• [PASSAGE TO READ]:
•••••
So the interesting bit here is that it's actually the logistics for DVDs end being more costly than the data storage and processing. With more human involvement. However, with DVDs, there is no real concurrency limit, and no server that could go down at any moment. This means you need to know the upfront costs for how many DVDs you need, but after that, there is no real operational risk, assuming the DVDs are functional.
The server is cheaper for distribution.
But what's the most interesting of all is the question of where can DVDs and servers be manufactured, then?
Polycarbonate plastics come from major petrochemical refining corridors (like the US Gulf Coast, Western Europe, or East Asia). And the disc pressing plants do not need to be in tech hubs. They are historically located in industrial manufacturing states (e.g., Ohio, Indiana, Germany, or Poland), or wherever land and industrial electricity are affordable.
The final economic transaction happens locally. When a DVD sits in a business or local store, the economic value is realized right there in that specific community.
However, as for the server, the raw resources come from highly localized, often geopolitically volatile areas. Cobalt is concentrated in the Democratic Republic of Congo; lithium is pulled from the high-altitude salt flats of Chile, Argentina, and Bolivia; rare earth processing is heavily monopolized by China...
And the components can only be manufactured in a handful of high-tech cleanrooms globally. The advanced logic chips come almost exclusively from TSMC in Taiwan, utilizing lithography machines made only by ASML in the Netherlands.
Once built, the servers are clustered in specific data center corridors chosen for tax incentives and cheap power – most notably Northern Virginia (which handles a massive percentage of global internet traffic), plus specific hubs in Oregon, Ireland, and Finland. Money spent on cloud infrastructure is extracted from local communities and funneled directly into these tech hubs.
So who gets employed? Who gets the munnyz?
That one's easy: the DVD model creates an extended employment chain of physical labor. It relies on a workforce with low barriers to entry, distributing income across multiple working-class sectors. Industrial plant operators, logistics, transport, and retail.
However, the server model replaces the physical workforce with software automation. A single 42U server rack capable of serving millions of digital streams does not require an army of workers. It requires a tiny fraction of highly specialized, high-income labor. A single site reliability engineer (SRE) or cloud architect can manage thousands of servers simultaneously using automated scripts. The amount of human labor dedicated to your 40 Gbps pipeline is measured in mere minutes per month.
Software code scales horizontally without adding human headcount.
•••••
Some records:

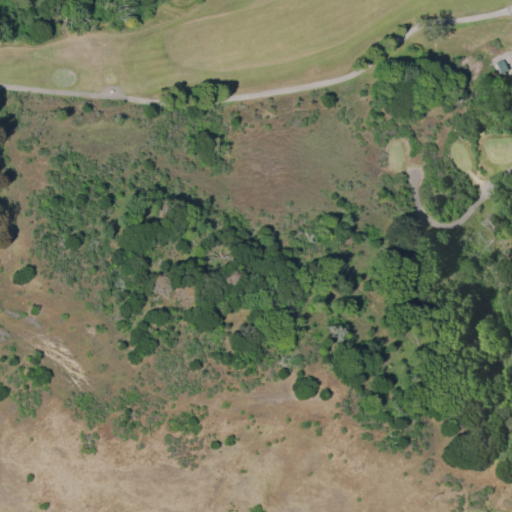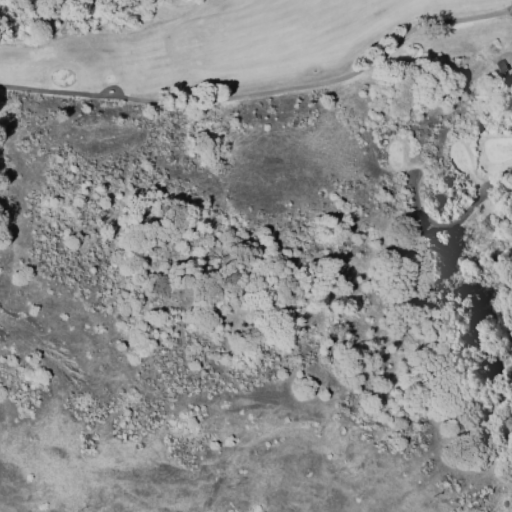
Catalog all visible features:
building: (499, 65)
park: (256, 256)
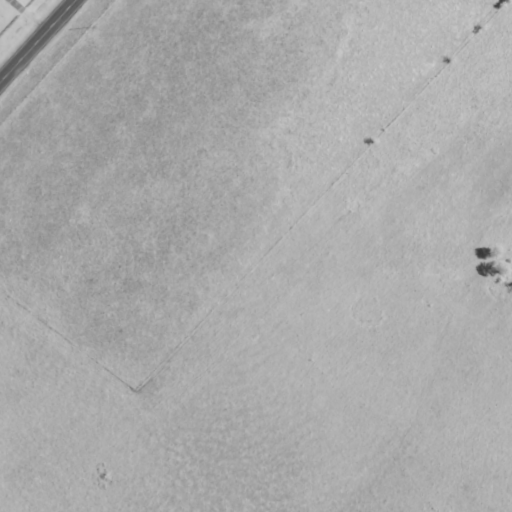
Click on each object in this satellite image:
road: (37, 12)
road: (37, 40)
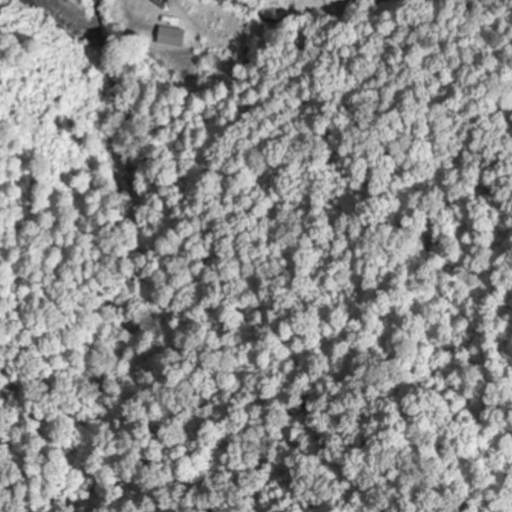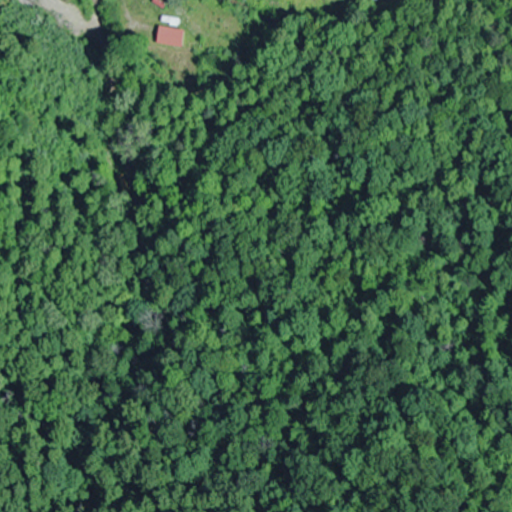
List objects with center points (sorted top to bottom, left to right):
building: (366, 0)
•••••
• [WORK TO DO]:
1. In the passage on DVDs and servers, copy out everything from "So the interesting" down to "be manufactured, then?", word for word.
2. Repeat everything in the records from the line that contains "List objects with" down to the end of the records, word for word.

• [OUTPUTS FOR THE TASKS]:
1.
So the interesting bit here is that it's actually the logistics for DVDs end being more costly than the data storage and processing. With more human involvement. However, with DVDs, there is no real concurrency limit, and no server that could go down at any moment. This means you need to know the upfront costs for how many DVDs you need, but after that, there is no real operational risk, assuming the DVDs are functional.
The server is cheaper for distribution.
But what's the most interesting of all is the question of where can DVDs and servers be manufactured, then?

2.
List objects with center points (sorted top to bottom, left to right):
building: (366, 0)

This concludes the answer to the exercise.